Luego acusa al transhumanismo, con su promesa de utilización de la tecnología para transformar y «superar» la especie humana, de estar guiado más por un tipo particular de ideología individualista que por razones científicas, estableciendo una distinción tajante entre ideología y ciencia que es, como mínimo, discutible y que pasa por alto que muchas de las aplicaciones de la tecnología sobre la vida humana no son meras especulaciones, sino que ya ofrecen resultados concretos.

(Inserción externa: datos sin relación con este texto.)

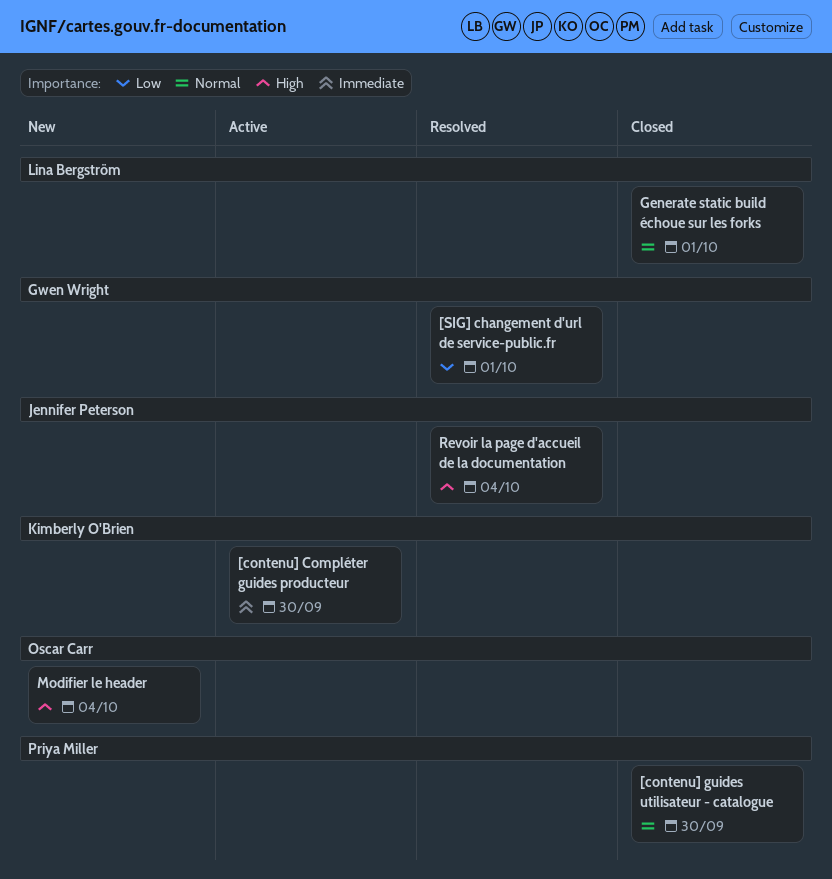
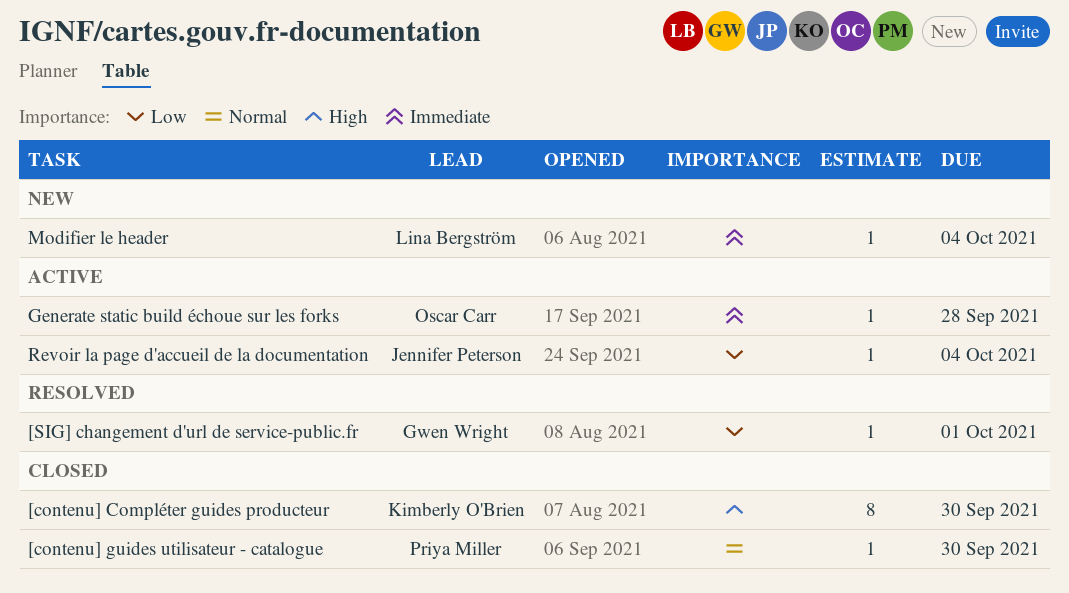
[contenu] Compléter guides producteur, status: Active -> Closed
[contenu] Compléter guides producteur, priority: Immediate -> High
Generate static build échoue sur les forks, status: Closed -> Active
Generate static build échoue sur les forks, owner: Lina Bergström -> Oscar Carr
Generate static build échoue sur les forks, priority: Normal -> Immediate
Generate static build échoue sur les forks, due: Oct 1 -> Sep 28
Modifier le header, owner: Oscar Carr -> Lina Bergström
Modifier le header, priority: High -> Immediate
Revoir la page d'accueil de la documentation, status: Resolved -> Active
Revoir la page d'accueil de la documentation, priority: High -> Low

Por último, siempre desde su ética dialógica, arremete contra el wokismo por su tribalización y su cultura de la victimización, aspectos que promueven una ruptura en la comunidad de hablantes, y contra aquellos que refieren a la posibilidad de una autonomización total de la IA y confunden una «autonomía de funciones» con una «autonomía ontológica» como la que posee todo ser humano en tanto tal:
«La diferencia esencial es que los seres humanos pueden reflexionar sobre su conducta (…) y entablar un diálogo con gentes cercanas a través del que pueden descubrir los móviles de su acción en el intercambio de argumentos. Con las máquinas es imposible (…) La atribución de responsabilidad exigiría que pudieran actuar según el deber y por mor del deber, cosa que no pueden hacer porque carecen de autonomía, voluntad libre y conciencia».

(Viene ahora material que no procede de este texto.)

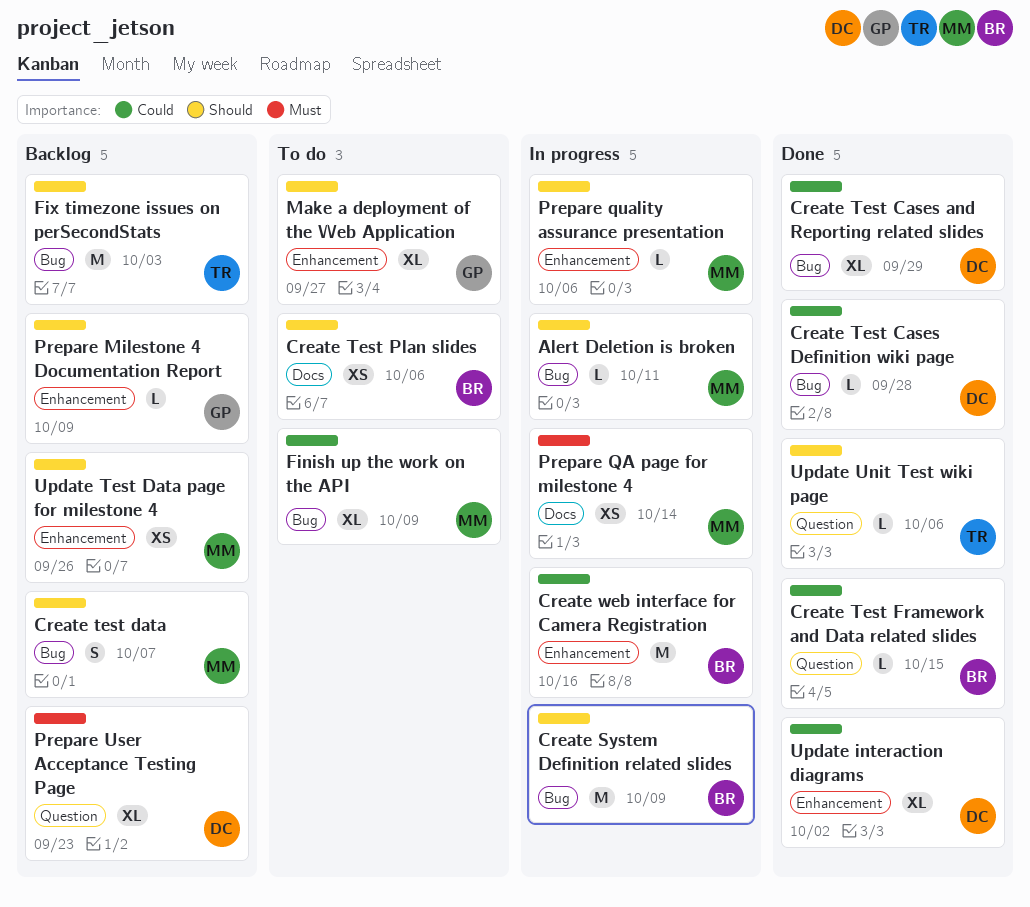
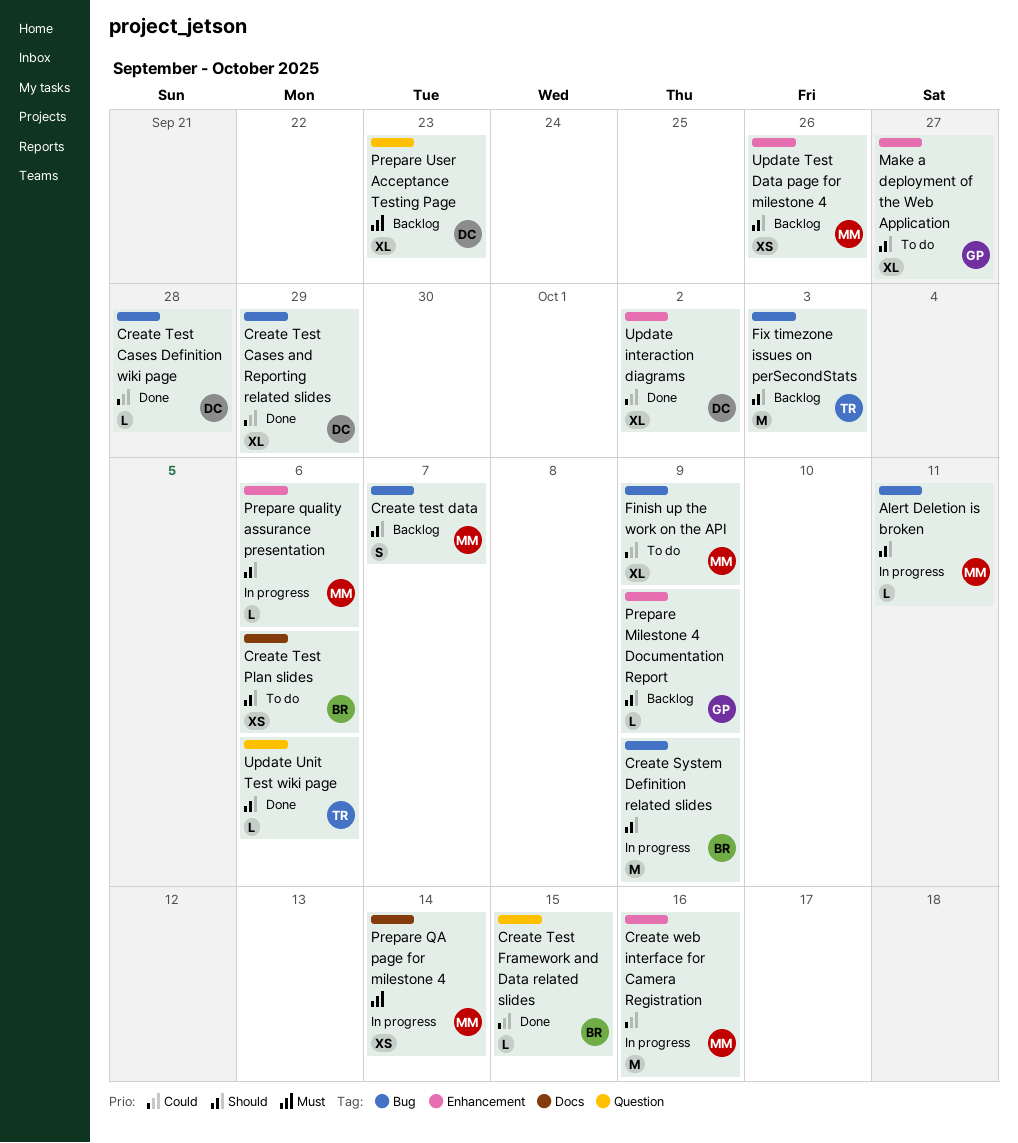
Create web interface for Camera Registration, owner: BR -> MM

Además, los algoritmos no tienen libre albedrío ni entienden lo que dicen. El ChatGPT, o cualquiera de los instrumentos que se utilizan cada vez más, incluso para consultas complejas o hasta para elaborar textos y pedir ayuda con ideas, no entienden lo que producen: solo usan modelos de lenguaje que calculan las probabilidades de que después de una palabra venga otra y nada más. ¿Se les pueden insertar valores morales? Sí, claro, pero estos serían los valores que desean sus ingenieros y no unos valores propios de una suerte de moralidad autónoma de las máquinas.

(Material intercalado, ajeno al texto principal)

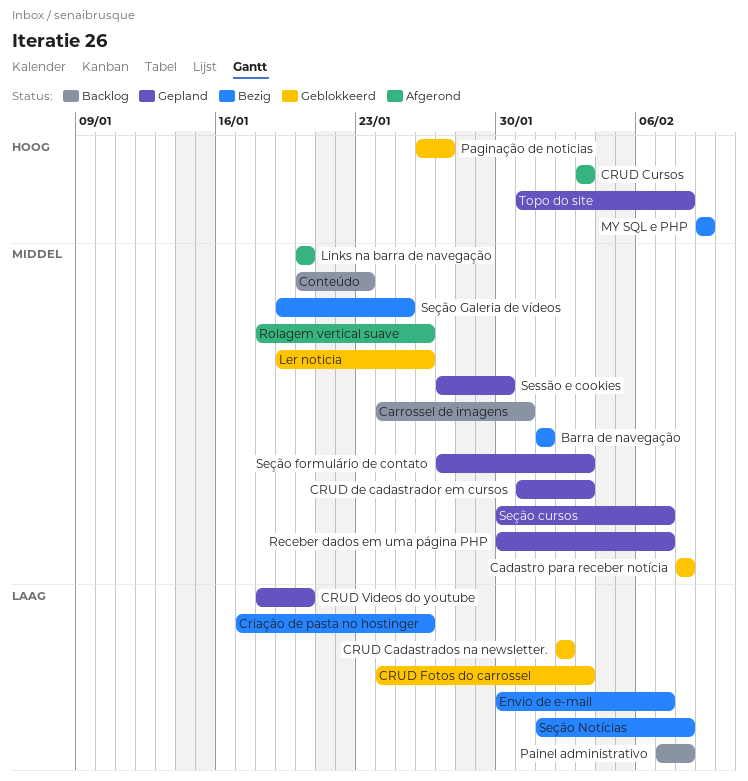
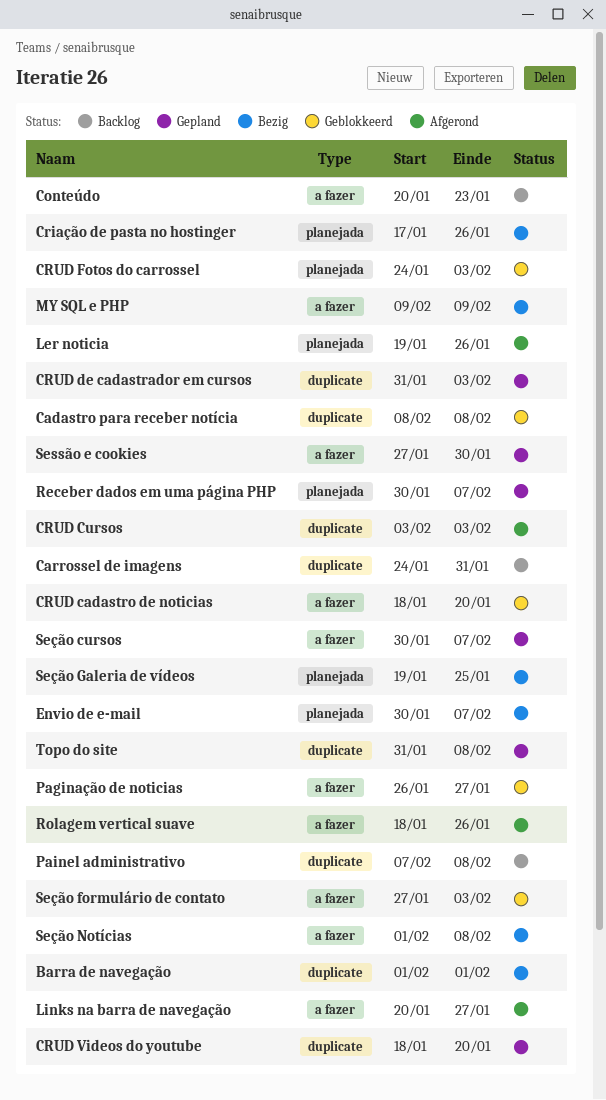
CRUD Cadastrados na newsletter.: present -> none
CRUD cadastro de noticias: none -> present
Ler noticia, status: Geblokkeerd -> Afgerond
Links na barra de navegação, due: Jan 20 -> Jan 27
Seção formulário de contato, status: Gepland -> Geblokkeerd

En síntesis, ¿Ética o ideología de la inteligencia artificial?, toma posición sobre buena parte de los dilemas urgentes que enfrentan gobiernos, ingenieros y propulsores del avance tecnológico advirtiendo sobre la necesidad de recuperar valores universales y una discusión pública de reconocimiento intersubjetivo donde la verdad y la veracidad resultan centrales en tiempos de posverdad y bulos. Naturalmente, quienes no comulgan con los presupuestos de esta tradición cosmopolita inaugurada por Kant hace ya más de 200 años, tendrán objeciones atendibles para realizar y probablemente respondan de otra manera a las preguntas realizadas por Cortina.
Sin embargo, el solo hecho de plantear esas preguntas con la precisión técnica y analítica de Cortina, es ya una buena razón para leer el libro.